La salma riesumata e riesaminata

Impossibile esporre ora tutti gli elementi, conclude il dottor Posa: «In Corte di Assise la mia audizione è durata 9 ore». Fra quelli più importanti provengono dal cadavere della povera Lidia Macchi: «Riesumato, ha fornito tutta una serie di elementi inediti. Ad esempio il patologo precedente sosteneva che la giovane sarebbe stata uccisa altrove, quindi non nel luogo in cui è stata ritrovata.
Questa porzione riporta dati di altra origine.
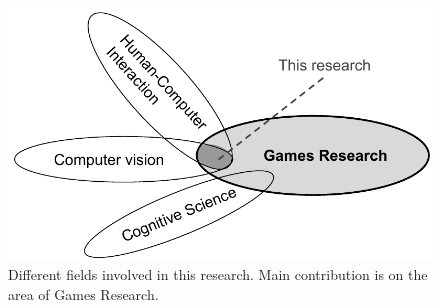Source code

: \begin{figure}[h]
    \centering
    \includegraphics[scale=0.6]{Content/figures/fields}
    \caption{Different fields involved in this research. Main contribution is on the area of Games Research.}
    \label{fig:fields}
\end{figure}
Noi, rianalizzando tutto quanto, anche le macchie di sangue e le impronte da lei lasciate nella propria vettura, abbiamo sostenuto il contrario. Un’impronta in particolare, lasciata sul sedile, indica il suo tentativo di divincolarsi e scappare. Tutto ciò si pone in linea con la testimonianza di chi la notte del 5-6 gennaio 1987 ha visto l’auto del Binda posteggiata a Cittiglio», mentre lui ha sempre sostenuto di trovarsi a sciare con CL in Piemonte.